Kevin's voice is actually softer than the other two's. Unless he's really angry he generally speaks in a low murmur that sounds very practiced and controlled.
He also is a lot less angry than it seems the fandom thinks - I think because they take the word of the Evil Scientist's dehumanising monologue about him as gospel. (It's not necessarily, and is also talking about him in the PAST, from over TEN YEARS AGO)
Doey also really really seems to have parallels to the Freudian Trinity of Mind.
(Matthew = Ego
Kevin = Superego
Jack = Id)
if that's intentional, which I hope it is, that's pretty cool since it sort of brings the theming of chapter 4 back around to being about the brain.
Kevin is of course the most immediately interesting of the three since the most attention is drawn toward him but the other two have interesting characterisation as well.
Matthew is tired, he's been resigned to his fate all his life and took it on the chin with a weary smile even when the Things Just Never Stopped Keep Happening. As the caretaker, he sees himself as responsible for regulating not only his own emotions but everyone else's as well. It took a lot to crack him and cause him to become part of Doey's implosion.

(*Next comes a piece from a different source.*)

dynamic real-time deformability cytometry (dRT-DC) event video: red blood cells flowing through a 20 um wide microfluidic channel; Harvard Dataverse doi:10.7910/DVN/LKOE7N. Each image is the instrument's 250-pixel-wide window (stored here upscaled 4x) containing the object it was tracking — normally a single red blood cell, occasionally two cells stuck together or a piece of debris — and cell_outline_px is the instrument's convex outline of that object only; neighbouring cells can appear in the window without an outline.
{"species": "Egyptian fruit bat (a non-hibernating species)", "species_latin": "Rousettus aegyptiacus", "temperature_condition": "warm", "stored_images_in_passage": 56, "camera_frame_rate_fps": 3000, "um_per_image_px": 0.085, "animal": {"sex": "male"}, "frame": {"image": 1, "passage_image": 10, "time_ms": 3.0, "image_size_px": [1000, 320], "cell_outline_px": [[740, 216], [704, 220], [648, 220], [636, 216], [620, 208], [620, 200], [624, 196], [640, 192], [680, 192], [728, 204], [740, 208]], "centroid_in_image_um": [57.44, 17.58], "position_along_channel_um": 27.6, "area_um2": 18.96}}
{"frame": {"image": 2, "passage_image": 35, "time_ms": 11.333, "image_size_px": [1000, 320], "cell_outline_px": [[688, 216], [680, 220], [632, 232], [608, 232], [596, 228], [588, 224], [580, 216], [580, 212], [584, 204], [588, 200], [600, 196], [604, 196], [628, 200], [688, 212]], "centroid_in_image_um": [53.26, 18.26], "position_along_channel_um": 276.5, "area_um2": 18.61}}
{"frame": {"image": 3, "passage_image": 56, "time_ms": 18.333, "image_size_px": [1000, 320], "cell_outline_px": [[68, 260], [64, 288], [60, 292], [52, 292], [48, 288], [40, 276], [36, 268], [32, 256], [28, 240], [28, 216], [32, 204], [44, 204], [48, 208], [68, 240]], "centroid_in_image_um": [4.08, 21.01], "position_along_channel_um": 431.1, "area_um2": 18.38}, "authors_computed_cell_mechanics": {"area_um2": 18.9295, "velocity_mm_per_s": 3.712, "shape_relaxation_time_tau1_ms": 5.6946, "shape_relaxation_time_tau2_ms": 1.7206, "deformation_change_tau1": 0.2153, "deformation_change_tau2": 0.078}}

Jack seems to be perpetually in a kind of state of shock, or maybe stunted development. Listening to the dialogue, it seems like he can't help but giggle and interject at strange moments, usually with a smile on his voice. His whimsical cartoon persona isn't just for display, it's how his psyche protects him. After a sudden, overwhelming major traumatic incident that completely changed his life, his unconscious mind needed a way to keep itself alive, and learned, 'well, the world can't be painful and scary if I perceive it as silly and fun!' ...Until, of course, pain of either emotional or physical kind shocks him out of it and causes him to shutdown or meltdown.
When Doey lost Safe Haven, that wasn't any of their first time losing their home. Not even their second time. Or third, if you count being taken from your body as losing a home.
I think Doey is both good and bad as system rep.
The bad comes from the fact that we see him from an "outsider who is the victim of a violent attack by a mentally ill person" perspective, which is always going to be iffy no matter what.
The good comes from the fact that none of his parts are presented as malicious or even selfish, all of them want to protect, care for or improve the lives of the people they care about, and generally they work together in harmony. Doey is what a system is not just because he has multiple identities, but also because all of those parts work together in order to survive after a majorly traumatic childhood.